Vidas perdidas

O Belvedere da estrada do Contorno (da Rio-Petrópolis), foto reproduzida por Rouen


Julia acreditou na promessa. Em breve voltaria aquele lugar. Arrumou os cabelos no alto da cabeça, prendeu-os com a presilha espanhola. Sua face resplandecia, era chegada a hora. Calçou as luvas, pegou a mala e partiu deixando para trás o aroma de jasmim.
Leopoldo aguardava sua patroa, percebeu que nem o pó de arroz conseguia disfarçar as profundas olheiras, o vestido parecia engolê-la, as luvas estavam amareladas, os cabelos mostravam na fronte os fios de marfim. Pegou as velhas malas e depositou cuidadosamente no fundo do automóvel.
O carro ganhava velocidade pelo caminho arborizado, serpenteava a colina. A cada curva  aumentava o enjoo. Aquelas náuseas matutinas que a assombrara por longas manhas parecia retornava à medida que o veículo vencia a estrada.
Tinha certeza que tudo daria certo, afinal não completara 40 anos, sabia que tinha muito por  viver. Plínio certamente acreditava na cura, mas do que ela. Sentia-se culpada por diversas vezes queria que a morte a levasse. Mas, isso era um sentimento do passado, sepultado desde que o seu amado voltara definitivamente para ela.
Assim que o carro começou a descer a Rio-Petrópolis, Leopoldo viu pelo retrovisor as feições de Julinha mudarem. A cara não escondia o desconforto acentuado pelas curvas da estrada.  Mantinha toda cautela possível, tinha afeição paternal por ela. Ainda lembra a primeira vez que a viu. De vestido rosa com babados, cabelos negros e longos e olhos vivazes.

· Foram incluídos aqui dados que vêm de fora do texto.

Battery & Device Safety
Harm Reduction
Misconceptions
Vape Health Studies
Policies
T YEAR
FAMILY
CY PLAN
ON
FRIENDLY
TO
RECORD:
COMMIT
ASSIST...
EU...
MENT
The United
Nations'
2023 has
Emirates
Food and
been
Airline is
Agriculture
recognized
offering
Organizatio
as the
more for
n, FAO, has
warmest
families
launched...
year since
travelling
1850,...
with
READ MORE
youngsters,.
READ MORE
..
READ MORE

Era motorista da família por muito tempo. Ali criou seus filhos. Os patrões eram justos, mas não tinham liberdade com os criados. Teve uma época que pensou ir embora, afinal, não aceitou os modos que Dr. Gonçalves tratou seu filho. Não quero um pé rapado, cortejando minha filha. O ódio ferveu lhe as veias. Desejou a morte de seu patrão.

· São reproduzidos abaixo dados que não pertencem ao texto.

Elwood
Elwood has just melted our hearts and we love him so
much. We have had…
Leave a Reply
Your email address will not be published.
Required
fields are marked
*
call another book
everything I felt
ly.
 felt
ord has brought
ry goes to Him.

Desde aquele dia Plínio foi para capital. Entrou no exército. Foi voluntário na guerra de Suez. E por lá ficou cinco anos. Depois seguiu carreira nas forças armadas. Constitui família. Durante muito tempo pai e filho pouco conviveram. As poucas notícias que chegavam eram cartas e alguns cartões em datas comemorativas.
Julia cresceu sozinha, uma moça triste. Fez universidade Católica Petropolitana fez parte da primeira turma de letras. Escrevia algumas criticas literárias para o jornal da região, fazia traduções de livros para biblioteca das moças. Recusou todas as propostas de casamento que surgiram, quando ela completou trinta anos o pai faleceu. O tormento acabou. Ficou mais livre, passou a ter alguns amigos, mas na maioria do tempo vivia mergulhada nos livros. Não falava muito. Mas todos os dias religiosamente verificava a correspondência.
O carro estacionou no pátio do hospital, Plínio  aguardava no hall de entrada. Pai e filho se cumprimentaram com um  aceso de mão. Julia desceu do carro com cautela queria manter uma força que não tinha. Estava exausta. Plínio estava  mais bonito do que nunca. Era o homem de sua vida.
Assim que os dois entraram no hospital, uma lágrima verteu dos olhos do velho homem. Lamentou por eles. Tanto amor sublimado, castrado por preconceito social. Sabia que perdera o filho a vinte anos atrás, não o apoiou, não fora um bom pai. Como podia falar mal de seu ex-patrão, porque fora fraco e covarde. Hoje Julia é uma sombra do que fora, começa o tratamento de quimo. Pedira a Deus que a poupasse. Queria que os dois ficassem juntos.

O velho motorista naquele dia não sabia que veria Julia pela última vez. Ela não resistiu ao tratamento. Seu filho ficou com ela todo aquele tempo. Tempos depois foi à mãe de Julia que veio a morrer. Para seu desespero, todos os bens ficaram para o governo. Hoje mora num quarto de asilo, às vezes os netos vem lhe visitar.